The following inferences were drawn from the Analysis -

* This year the market slumped due to COVID-19, but the sectors are now slowly recovering.
* Amongst all the sectors, IT and FMCG are faring better than the others. Pharma market is now greater than what it was in January 2020. This shows the growing demand for medicines and the likes.
* Comparing the sectors Turnover-wise, Banking sector is leading with Automobile Sector close behind. IT and Pharma have nearly the same turnover and are quickly approaching the FMCG market.
* Checking the past trends of IT and Automobile sectors, we saw they were giving huge competition to each-other between 2017-2018, but now Automobile sector's growth fell compared to IT Sector, though the former having greater turnover currently.
* A similar kind of market trend could be observed during 2008 - 2010. The period was known as the Great Recession.
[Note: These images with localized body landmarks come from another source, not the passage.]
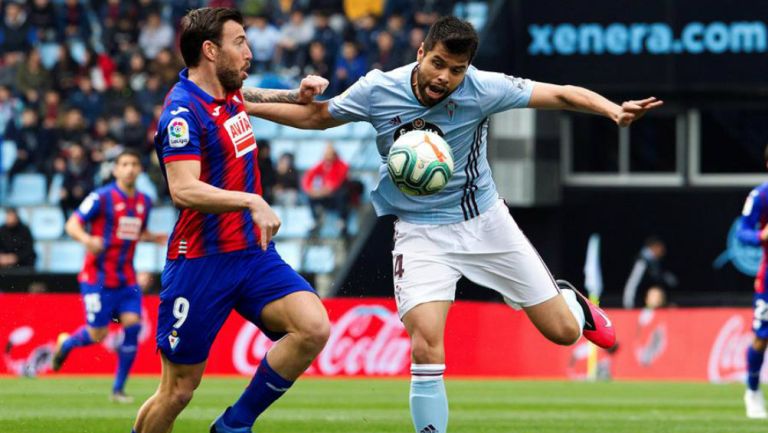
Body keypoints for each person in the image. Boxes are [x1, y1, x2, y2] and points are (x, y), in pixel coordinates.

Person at [245, 16, 663, 433]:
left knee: (563, 333)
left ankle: (571, 302)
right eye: (439, 64)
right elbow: (317, 117)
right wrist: (240, 105)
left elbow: (560, 94)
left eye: (456, 70)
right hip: (418, 230)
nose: (444, 78)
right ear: (421, 53)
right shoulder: (379, 89)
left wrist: (612, 110)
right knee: (426, 344)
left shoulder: (483, 89)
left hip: (484, 222)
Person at [130, 8, 330, 433]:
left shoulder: (229, 92)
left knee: (312, 327)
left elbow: (255, 97)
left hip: (251, 255)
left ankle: (234, 425)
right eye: (239, 42)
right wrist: (250, 201)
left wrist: (296, 94)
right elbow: (183, 189)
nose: (249, 52)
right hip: (200, 261)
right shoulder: (182, 113)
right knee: (179, 390)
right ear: (209, 50)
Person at [51, 150, 166, 403]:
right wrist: (86, 239)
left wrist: (152, 237)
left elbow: (134, 231)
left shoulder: (144, 202)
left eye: (135, 164)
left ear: (140, 170)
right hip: (97, 278)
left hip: (126, 279)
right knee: (97, 334)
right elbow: (72, 224)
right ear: (115, 170)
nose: (130, 168)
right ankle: (66, 344)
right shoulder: (101, 197)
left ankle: (118, 389)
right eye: (125, 164)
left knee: (133, 326)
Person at [737, 148, 768, 419]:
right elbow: (741, 232)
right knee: (762, 337)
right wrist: (761, 235)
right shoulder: (761, 195)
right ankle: (753, 390)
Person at [301, 142, 350, 236]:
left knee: (342, 194)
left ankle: (342, 221)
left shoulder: (342, 165)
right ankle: (315, 220)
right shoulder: (322, 165)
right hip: (326, 195)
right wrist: (310, 189)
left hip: (337, 198)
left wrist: (323, 191)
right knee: (310, 197)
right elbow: (308, 176)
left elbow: (336, 183)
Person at [622, 236, 678, 309]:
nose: (663, 252)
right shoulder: (641, 261)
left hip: (648, 304)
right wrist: (629, 305)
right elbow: (632, 284)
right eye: (661, 248)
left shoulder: (654, 262)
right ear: (655, 247)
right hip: (637, 306)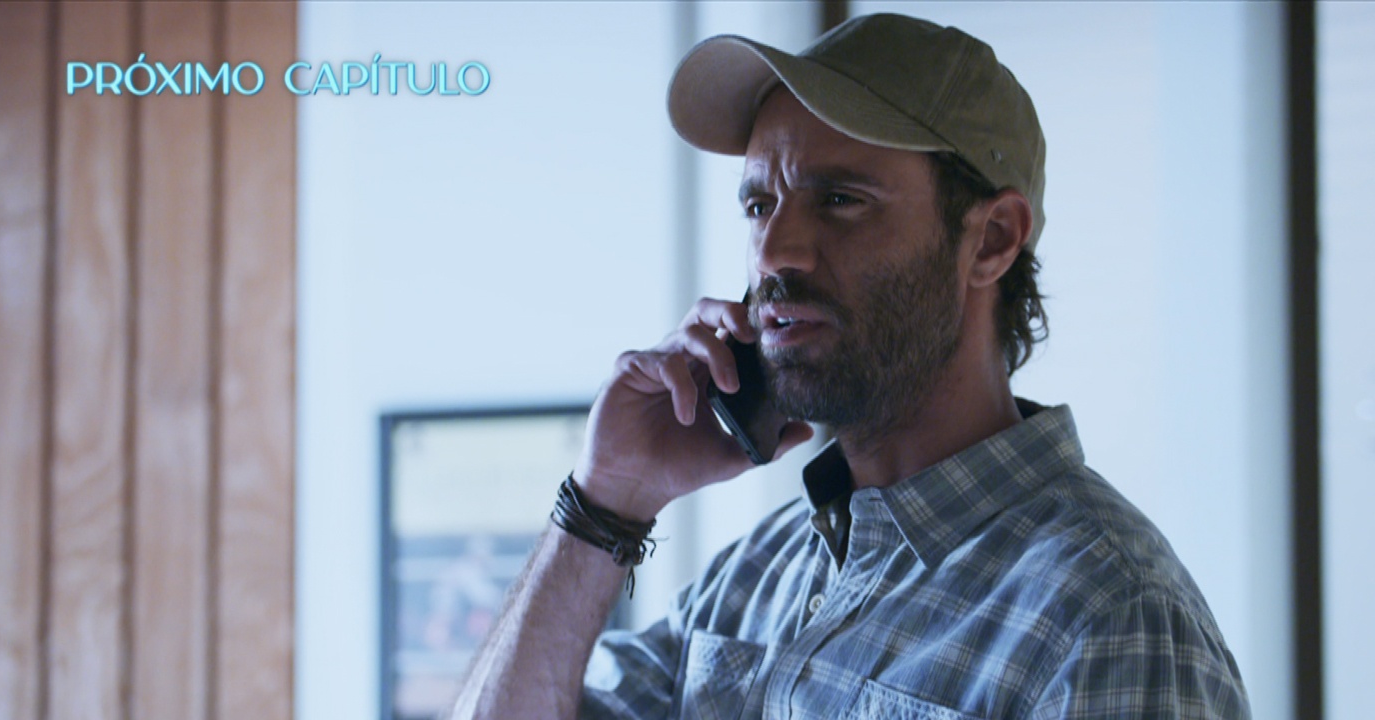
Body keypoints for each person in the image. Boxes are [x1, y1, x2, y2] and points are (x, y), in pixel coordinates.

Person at [453, 13, 1251, 720]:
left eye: (840, 200)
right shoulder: (753, 582)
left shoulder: (1109, 616)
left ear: (993, 239)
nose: (774, 253)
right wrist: (606, 501)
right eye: (759, 205)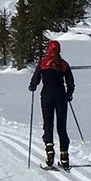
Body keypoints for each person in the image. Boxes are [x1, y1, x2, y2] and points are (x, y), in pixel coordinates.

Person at [28, 38, 75, 169]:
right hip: (61, 97)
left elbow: (35, 79)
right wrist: (69, 93)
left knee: (48, 124)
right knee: (62, 126)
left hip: (47, 96)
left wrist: (32, 86)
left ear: (48, 49)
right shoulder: (64, 64)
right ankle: (64, 157)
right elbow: (70, 81)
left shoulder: (43, 63)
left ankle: (49, 152)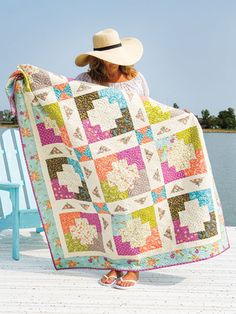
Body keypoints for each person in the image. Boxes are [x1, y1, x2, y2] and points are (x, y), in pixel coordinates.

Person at [74, 28, 149, 289]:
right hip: (97, 154)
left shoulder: (136, 79)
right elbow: (67, 108)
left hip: (130, 152)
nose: (112, 60)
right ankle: (113, 263)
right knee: (105, 209)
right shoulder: (85, 79)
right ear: (97, 57)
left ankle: (133, 268)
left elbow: (147, 111)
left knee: (132, 209)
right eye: (106, 56)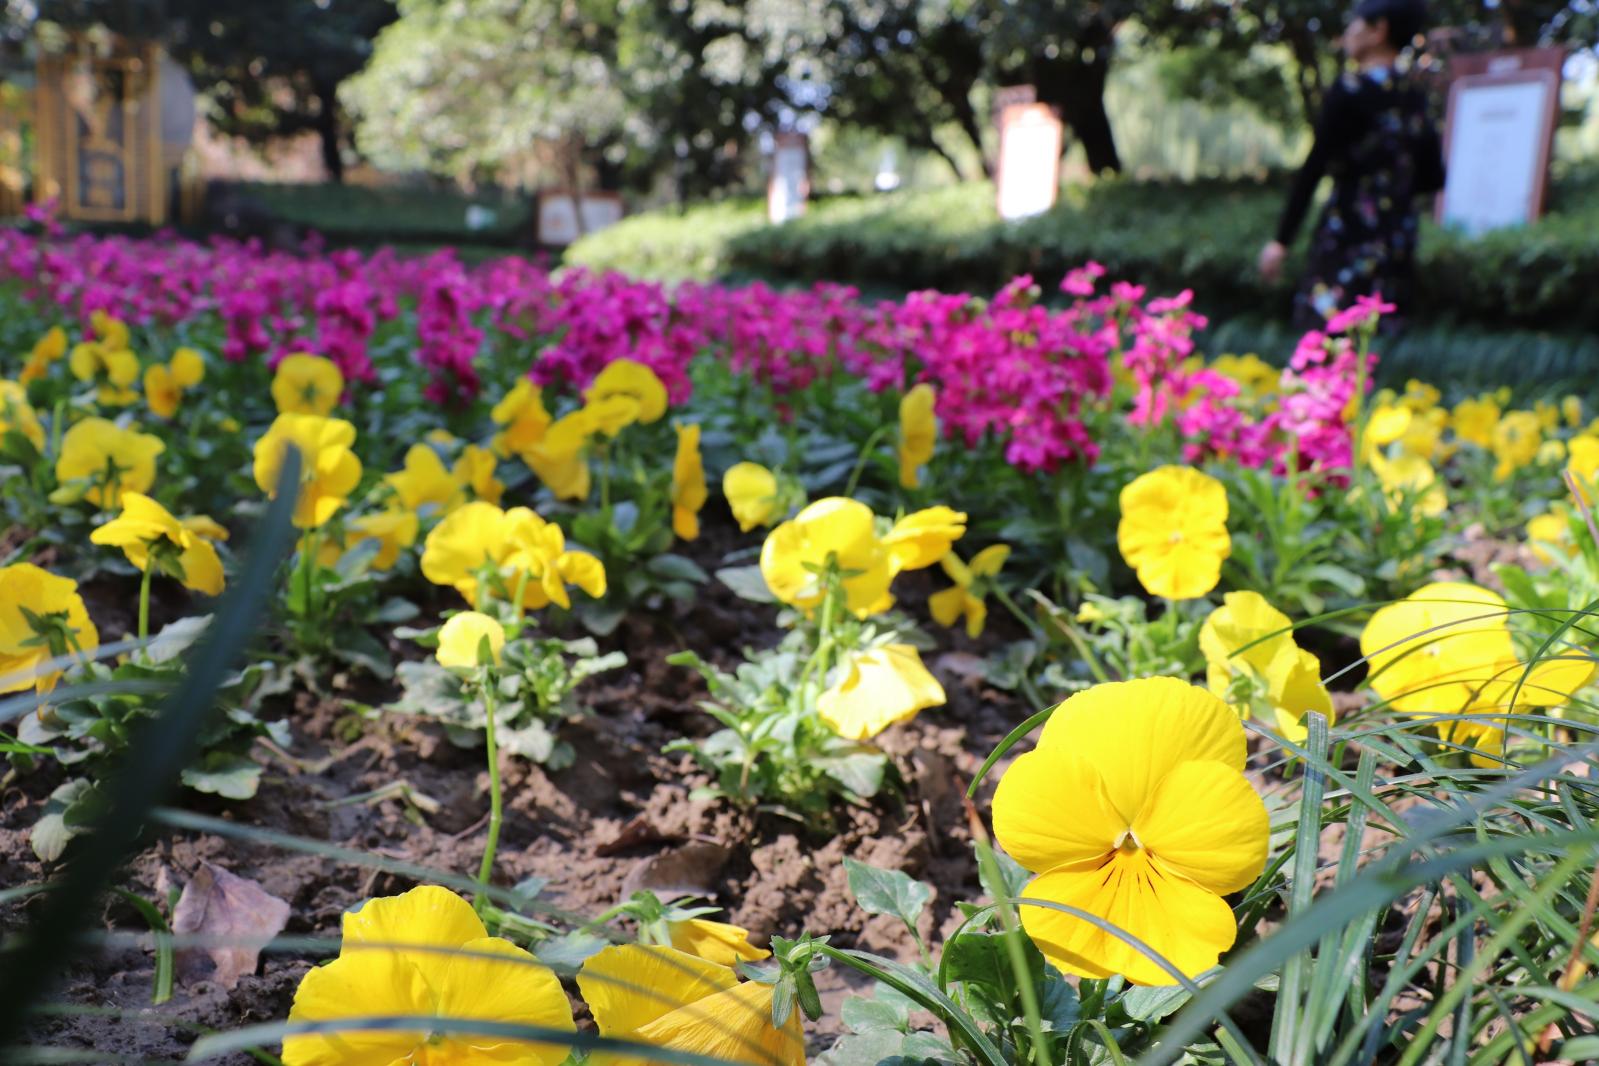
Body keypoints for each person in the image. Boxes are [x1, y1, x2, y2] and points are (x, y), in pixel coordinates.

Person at [1258, 0, 1445, 330]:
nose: (1347, 33)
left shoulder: (1350, 91)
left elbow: (1314, 168)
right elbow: (1432, 177)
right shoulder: (1415, 96)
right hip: (1396, 243)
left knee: (1325, 343)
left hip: (1346, 237)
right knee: (1376, 346)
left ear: (1378, 30)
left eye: (1354, 24)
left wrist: (1281, 241)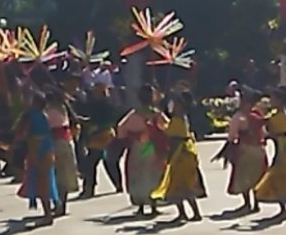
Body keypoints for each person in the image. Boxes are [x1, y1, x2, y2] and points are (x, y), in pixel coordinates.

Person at [150, 90, 206, 222]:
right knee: (182, 186)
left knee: (178, 186)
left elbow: (172, 135)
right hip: (185, 154)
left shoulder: (177, 119)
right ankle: (188, 213)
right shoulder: (181, 118)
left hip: (180, 155)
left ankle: (190, 213)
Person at [116, 84, 168, 216]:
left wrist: (132, 135)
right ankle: (153, 204)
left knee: (138, 175)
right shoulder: (156, 114)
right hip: (153, 146)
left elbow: (120, 129)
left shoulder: (134, 114)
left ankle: (140, 206)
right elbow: (166, 127)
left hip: (137, 147)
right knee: (153, 174)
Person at [15, 90, 59, 225]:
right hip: (47, 147)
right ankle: (51, 210)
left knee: (41, 182)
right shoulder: (44, 115)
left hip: (37, 149)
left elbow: (19, 132)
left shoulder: (30, 115)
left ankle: (47, 215)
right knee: (46, 180)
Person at [253, 87, 286, 219]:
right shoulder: (275, 113)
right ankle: (285, 207)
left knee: (281, 176)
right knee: (278, 177)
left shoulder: (281, 115)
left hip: (284, 147)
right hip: (280, 145)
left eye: (274, 98)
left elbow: (273, 129)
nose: (271, 100)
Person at [226, 86, 267, 213]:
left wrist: (231, 145)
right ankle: (256, 203)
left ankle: (248, 203)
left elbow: (232, 135)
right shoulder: (258, 115)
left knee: (244, 177)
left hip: (245, 149)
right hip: (259, 148)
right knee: (256, 176)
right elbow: (264, 132)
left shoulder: (239, 117)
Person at [79, 82, 122, 198]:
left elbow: (102, 119)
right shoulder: (105, 103)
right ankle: (117, 184)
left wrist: (87, 122)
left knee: (94, 162)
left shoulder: (105, 104)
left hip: (102, 134)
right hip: (102, 135)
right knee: (106, 162)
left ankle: (89, 188)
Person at [44, 88, 79, 216]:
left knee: (54, 176)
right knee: (64, 176)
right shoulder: (64, 109)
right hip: (66, 142)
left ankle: (57, 204)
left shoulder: (47, 112)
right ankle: (62, 204)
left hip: (52, 144)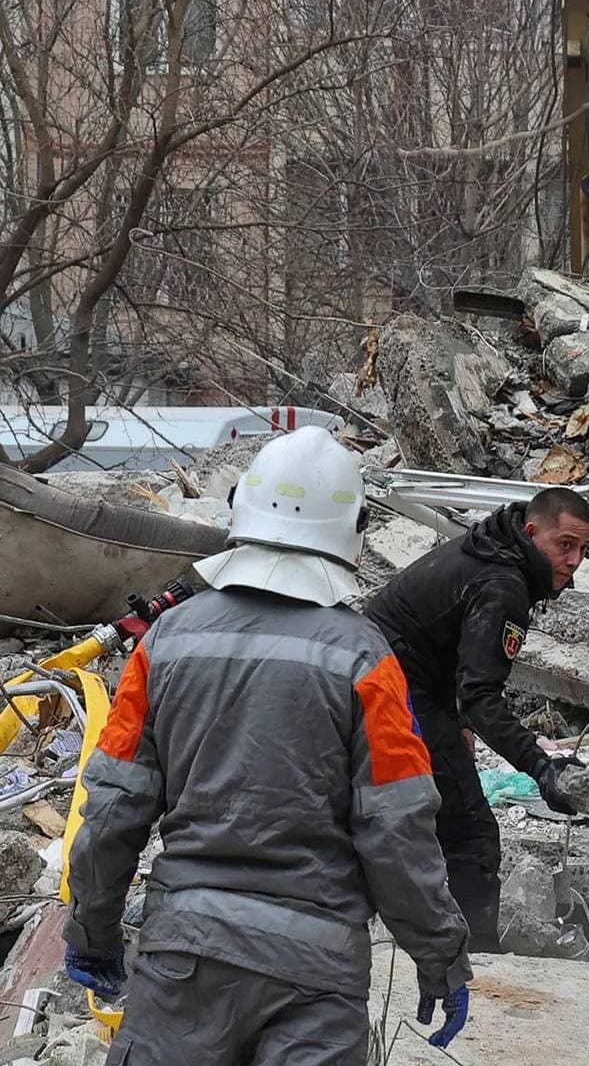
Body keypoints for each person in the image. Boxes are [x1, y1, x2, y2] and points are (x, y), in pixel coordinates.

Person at [64, 426, 472, 1063]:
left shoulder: (163, 643)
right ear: (353, 527)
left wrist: (94, 930)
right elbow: (397, 832)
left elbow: (113, 808)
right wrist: (439, 954)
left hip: (184, 957)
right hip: (317, 977)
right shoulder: (366, 659)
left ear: (240, 508)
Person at [365, 487, 589, 952]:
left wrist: (459, 722)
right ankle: (476, 963)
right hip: (393, 688)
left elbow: (450, 644)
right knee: (471, 833)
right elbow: (481, 695)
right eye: (565, 545)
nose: (574, 561)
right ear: (533, 533)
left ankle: (423, 931)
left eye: (583, 549)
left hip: (386, 672)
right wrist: (542, 768)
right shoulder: (503, 586)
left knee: (428, 813)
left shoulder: (493, 545)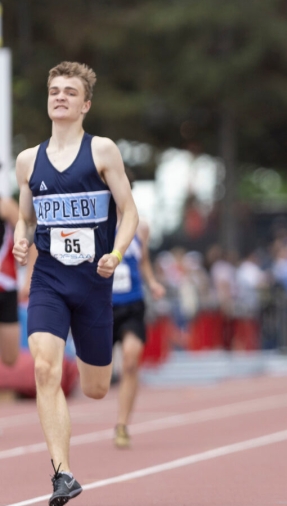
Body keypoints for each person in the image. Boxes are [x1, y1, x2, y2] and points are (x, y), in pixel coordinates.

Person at [13, 61, 138, 505]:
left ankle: (96, 391)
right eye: (54, 90)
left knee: (96, 388)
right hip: (48, 279)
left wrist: (116, 254)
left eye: (70, 91)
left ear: (85, 104)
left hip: (93, 282)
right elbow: (25, 217)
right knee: (45, 367)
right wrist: (21, 243)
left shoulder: (102, 151)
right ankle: (62, 474)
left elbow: (130, 212)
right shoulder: (28, 160)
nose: (60, 96)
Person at [111, 217, 165, 448]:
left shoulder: (140, 228)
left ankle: (122, 424)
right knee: (97, 380)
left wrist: (152, 282)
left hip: (132, 305)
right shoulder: (94, 221)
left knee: (131, 361)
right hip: (101, 306)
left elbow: (143, 262)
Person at [0, 197, 22, 367]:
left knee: (10, 357)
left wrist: (29, 277)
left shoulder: (6, 207)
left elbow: (30, 240)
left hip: (6, 288)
It can be concluded from the above analysis that the downfall of markets have occurred many times in history, but we have always recovered and jumped back with more brighter prospects.

In these COVID times, we see a lot of people panicking. But this too shall pass and we will all grow more stronger than before. So with the below words I conclude my Project -

***“You get recessions, you have stock market declines. If you don’t understand that’s going to happen, then you’re not ready, you won’t do well in the markets.”*** – By **Peter Lynch**

## References and Future Work

Following websites were very helpfull for me -

* https://indianexpress.com/
* https://plotly.com/python/
* https://towardsdatascience.com/
* https://www.kaggle.com/

**Future Work** - This project can be extended to include more past data to understand the market better. Then it will become easier to make a machine learning model to predict the future market trends.